Free indoor PM2.5 tests are offered to 10,000 Shanghai families as the city collects data of airborne particles smaller than 2.5 micrometers in local homes and study the effects of such pollutants as formaldehyde and benzene, officials said today.

People can apply by dialing 51157376, a hotline of the Shanghai Environmental Protection Industry Association, or visiting or

Qian Hua from the Shanghai Academy of Environmental Sciences said indoor PM2.5 pollutants mainly come from kitchen fumes, cigarette smoking and fabrics.

"Kitchen fumes contain a lot of harmful particles that can enter man's respiratory system," Qian said. "Research shows that those who do the cooking have a higher incidence of lung cancer and nasopharynx cancer."

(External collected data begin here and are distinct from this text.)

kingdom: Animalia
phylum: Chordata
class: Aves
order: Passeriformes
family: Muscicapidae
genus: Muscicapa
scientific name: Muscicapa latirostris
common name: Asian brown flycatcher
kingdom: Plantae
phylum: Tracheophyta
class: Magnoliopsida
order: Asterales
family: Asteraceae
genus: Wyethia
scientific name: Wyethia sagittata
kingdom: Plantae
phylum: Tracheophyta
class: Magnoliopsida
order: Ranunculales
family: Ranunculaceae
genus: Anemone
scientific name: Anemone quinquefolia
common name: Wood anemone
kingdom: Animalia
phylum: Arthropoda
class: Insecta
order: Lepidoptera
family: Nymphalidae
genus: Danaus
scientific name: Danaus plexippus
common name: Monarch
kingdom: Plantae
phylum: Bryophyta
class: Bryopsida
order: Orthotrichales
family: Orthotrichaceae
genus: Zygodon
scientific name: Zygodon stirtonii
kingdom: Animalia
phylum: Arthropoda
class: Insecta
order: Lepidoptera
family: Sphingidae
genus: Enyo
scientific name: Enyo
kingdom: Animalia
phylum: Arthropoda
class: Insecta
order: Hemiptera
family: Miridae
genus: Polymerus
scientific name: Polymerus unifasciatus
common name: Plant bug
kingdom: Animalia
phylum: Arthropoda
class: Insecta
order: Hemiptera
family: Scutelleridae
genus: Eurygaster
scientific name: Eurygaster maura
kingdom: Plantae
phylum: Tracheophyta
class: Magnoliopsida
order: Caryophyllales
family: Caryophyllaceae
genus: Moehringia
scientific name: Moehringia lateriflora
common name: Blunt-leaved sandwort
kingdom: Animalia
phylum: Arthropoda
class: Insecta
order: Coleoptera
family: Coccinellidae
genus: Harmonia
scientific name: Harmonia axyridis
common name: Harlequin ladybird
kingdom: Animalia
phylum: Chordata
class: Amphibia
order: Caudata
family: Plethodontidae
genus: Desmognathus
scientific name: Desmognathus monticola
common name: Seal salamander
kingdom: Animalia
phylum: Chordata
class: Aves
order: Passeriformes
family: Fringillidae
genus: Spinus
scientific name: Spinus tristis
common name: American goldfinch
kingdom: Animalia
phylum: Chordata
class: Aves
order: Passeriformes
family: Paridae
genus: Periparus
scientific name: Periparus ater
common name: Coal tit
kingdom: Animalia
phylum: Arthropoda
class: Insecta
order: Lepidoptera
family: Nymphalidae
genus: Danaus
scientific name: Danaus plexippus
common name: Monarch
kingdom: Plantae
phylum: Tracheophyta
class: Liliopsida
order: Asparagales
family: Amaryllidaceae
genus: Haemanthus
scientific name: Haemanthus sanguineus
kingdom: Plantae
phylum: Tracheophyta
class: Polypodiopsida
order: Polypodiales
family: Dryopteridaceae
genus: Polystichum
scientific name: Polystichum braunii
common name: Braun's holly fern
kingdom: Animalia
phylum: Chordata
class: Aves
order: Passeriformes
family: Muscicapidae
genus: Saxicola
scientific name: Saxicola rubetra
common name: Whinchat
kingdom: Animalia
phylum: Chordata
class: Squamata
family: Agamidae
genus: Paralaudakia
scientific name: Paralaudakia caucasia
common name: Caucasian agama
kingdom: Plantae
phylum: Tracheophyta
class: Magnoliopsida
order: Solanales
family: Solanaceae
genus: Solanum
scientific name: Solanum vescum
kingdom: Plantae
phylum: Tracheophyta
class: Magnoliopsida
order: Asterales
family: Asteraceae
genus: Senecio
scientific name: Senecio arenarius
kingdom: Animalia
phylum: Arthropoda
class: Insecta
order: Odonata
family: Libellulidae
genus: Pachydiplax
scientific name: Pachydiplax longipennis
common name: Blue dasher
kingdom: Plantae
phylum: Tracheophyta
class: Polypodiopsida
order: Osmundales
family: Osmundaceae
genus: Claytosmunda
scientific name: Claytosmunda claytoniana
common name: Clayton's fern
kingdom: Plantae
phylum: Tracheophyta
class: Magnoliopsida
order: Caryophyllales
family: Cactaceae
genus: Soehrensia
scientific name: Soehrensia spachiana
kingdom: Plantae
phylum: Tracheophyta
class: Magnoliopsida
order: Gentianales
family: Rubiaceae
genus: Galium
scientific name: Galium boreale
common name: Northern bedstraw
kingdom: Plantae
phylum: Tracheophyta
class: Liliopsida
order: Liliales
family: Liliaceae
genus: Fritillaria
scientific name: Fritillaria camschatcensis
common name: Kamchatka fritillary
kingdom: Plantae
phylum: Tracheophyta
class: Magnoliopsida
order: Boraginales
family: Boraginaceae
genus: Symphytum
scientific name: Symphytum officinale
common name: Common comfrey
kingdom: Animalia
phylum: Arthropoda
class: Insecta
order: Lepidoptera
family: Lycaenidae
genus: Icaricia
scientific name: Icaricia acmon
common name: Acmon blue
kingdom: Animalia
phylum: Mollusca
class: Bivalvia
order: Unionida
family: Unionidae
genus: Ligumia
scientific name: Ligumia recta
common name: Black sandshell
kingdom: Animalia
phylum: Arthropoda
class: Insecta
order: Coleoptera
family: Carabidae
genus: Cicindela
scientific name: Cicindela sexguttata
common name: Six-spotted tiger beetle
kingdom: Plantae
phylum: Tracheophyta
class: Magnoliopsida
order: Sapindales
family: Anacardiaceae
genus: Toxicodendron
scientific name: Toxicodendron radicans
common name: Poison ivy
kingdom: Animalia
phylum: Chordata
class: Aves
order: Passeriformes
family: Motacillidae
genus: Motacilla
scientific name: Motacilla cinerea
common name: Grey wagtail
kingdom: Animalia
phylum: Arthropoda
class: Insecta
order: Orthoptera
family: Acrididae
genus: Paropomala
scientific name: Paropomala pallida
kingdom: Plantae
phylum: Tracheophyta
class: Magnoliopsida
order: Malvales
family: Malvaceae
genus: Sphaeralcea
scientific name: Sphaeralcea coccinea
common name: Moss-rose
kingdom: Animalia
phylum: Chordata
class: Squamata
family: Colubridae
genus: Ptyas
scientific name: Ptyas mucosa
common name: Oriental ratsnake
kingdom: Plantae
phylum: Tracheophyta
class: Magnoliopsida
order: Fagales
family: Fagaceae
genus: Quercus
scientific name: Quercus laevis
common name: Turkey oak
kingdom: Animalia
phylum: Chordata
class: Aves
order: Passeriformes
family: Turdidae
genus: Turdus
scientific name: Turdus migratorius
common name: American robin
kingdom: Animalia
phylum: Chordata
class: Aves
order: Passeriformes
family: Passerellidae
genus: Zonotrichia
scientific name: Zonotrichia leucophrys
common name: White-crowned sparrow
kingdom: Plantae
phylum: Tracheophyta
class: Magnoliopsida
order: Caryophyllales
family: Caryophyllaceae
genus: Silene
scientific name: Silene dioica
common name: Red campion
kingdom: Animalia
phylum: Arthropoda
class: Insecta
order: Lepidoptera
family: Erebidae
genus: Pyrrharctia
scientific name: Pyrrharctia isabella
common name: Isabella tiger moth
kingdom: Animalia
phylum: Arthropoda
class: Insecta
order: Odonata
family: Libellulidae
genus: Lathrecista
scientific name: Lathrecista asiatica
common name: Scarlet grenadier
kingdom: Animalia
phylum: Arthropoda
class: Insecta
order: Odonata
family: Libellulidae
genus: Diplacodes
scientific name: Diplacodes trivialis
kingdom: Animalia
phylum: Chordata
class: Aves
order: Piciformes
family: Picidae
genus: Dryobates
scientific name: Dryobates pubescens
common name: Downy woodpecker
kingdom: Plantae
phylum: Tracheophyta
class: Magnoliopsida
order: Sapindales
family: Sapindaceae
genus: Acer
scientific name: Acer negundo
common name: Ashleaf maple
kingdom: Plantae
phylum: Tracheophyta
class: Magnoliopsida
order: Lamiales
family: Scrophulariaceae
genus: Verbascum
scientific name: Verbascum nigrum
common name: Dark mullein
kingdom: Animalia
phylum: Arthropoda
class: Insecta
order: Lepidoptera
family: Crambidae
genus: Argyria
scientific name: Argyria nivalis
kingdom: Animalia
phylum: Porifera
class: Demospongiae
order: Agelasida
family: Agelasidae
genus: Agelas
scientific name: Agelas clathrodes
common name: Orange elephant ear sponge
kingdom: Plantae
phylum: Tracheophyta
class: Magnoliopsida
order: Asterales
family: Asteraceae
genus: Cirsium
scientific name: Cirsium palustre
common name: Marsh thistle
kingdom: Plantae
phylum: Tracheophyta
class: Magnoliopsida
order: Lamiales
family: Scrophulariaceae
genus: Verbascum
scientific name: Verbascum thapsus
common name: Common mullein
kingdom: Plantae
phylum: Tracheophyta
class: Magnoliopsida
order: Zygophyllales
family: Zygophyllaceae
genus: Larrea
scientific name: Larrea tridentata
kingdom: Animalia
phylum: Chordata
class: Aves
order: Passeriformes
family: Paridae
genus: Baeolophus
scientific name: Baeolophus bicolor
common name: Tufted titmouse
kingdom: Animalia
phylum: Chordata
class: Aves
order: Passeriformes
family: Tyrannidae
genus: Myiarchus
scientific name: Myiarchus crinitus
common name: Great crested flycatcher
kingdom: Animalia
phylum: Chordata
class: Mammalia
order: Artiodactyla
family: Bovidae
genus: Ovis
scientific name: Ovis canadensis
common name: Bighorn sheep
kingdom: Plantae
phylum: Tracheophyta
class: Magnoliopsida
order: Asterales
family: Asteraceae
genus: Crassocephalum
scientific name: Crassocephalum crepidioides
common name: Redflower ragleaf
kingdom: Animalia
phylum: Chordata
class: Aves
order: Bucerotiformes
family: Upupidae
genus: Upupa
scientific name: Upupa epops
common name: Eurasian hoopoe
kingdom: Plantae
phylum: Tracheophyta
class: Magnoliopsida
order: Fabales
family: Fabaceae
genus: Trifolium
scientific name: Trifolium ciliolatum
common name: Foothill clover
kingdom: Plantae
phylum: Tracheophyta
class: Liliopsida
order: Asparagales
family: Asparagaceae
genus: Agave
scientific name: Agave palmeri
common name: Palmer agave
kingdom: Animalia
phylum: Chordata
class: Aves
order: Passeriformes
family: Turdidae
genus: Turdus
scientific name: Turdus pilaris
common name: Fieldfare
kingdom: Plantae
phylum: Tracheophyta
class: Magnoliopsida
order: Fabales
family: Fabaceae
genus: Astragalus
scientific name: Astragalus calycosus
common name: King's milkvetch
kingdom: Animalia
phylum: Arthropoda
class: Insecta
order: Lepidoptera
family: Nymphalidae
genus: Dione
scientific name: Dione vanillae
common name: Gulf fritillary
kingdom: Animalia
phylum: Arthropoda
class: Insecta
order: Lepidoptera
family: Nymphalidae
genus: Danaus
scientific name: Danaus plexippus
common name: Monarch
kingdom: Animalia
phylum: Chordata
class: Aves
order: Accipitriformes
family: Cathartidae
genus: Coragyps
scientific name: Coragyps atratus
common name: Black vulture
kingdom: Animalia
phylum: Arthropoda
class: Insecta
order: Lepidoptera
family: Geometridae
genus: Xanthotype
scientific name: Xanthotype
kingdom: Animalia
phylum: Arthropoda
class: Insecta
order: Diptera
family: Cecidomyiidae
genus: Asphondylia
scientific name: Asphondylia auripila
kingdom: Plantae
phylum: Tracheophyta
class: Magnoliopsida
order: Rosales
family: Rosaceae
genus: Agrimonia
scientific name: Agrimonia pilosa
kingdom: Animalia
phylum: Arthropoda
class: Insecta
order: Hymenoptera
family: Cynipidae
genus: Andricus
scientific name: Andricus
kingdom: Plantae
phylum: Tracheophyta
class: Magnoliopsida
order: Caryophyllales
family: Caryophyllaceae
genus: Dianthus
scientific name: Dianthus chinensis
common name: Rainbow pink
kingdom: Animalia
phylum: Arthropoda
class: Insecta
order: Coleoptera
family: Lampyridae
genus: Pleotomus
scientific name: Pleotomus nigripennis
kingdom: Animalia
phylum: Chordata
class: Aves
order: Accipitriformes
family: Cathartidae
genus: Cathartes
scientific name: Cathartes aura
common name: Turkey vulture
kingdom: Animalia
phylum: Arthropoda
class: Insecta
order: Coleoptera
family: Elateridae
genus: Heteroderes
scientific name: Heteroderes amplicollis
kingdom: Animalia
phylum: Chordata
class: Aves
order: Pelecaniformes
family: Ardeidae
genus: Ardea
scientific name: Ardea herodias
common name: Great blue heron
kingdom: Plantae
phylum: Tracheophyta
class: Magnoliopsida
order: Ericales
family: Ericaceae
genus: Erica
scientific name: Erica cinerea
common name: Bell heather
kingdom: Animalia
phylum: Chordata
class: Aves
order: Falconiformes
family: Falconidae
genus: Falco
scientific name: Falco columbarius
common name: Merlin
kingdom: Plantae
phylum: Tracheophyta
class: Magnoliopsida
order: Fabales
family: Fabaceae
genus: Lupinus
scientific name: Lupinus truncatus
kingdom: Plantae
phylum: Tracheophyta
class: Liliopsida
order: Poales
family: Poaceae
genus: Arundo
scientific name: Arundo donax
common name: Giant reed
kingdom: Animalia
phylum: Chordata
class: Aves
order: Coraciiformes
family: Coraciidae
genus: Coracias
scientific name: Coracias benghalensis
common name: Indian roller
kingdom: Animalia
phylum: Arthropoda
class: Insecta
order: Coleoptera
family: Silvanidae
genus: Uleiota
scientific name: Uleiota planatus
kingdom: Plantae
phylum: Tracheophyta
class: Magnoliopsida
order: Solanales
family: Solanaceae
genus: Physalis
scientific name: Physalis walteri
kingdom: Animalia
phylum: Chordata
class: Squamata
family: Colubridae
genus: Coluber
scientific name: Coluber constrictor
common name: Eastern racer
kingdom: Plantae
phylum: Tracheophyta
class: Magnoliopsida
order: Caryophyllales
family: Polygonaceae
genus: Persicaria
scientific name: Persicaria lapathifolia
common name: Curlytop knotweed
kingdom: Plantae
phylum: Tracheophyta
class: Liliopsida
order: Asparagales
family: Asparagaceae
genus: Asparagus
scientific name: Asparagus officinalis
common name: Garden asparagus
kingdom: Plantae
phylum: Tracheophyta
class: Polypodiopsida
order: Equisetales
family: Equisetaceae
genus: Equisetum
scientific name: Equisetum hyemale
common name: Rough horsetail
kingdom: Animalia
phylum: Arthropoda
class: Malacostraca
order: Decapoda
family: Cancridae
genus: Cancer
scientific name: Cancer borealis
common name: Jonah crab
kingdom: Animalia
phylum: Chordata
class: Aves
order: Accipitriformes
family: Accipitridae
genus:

Experts said indoor PM2.5 is also closely related with outdoor PM2.5 density. "Don't open the window when there is haze outside," he said

PM2.5 can affect air quality and visibility and pose major health risks as the tiny particles are small enough to lodge deep in the lungs and even enter the bloodstream, causing premature death and chronic diseases.

While Shanghai Environmental Protection Bureau said it will start releasing air quality data using the PM2.5 gauge in June, experts suggest the bureau announce the data at different hours of a day to help local residents take effective measures.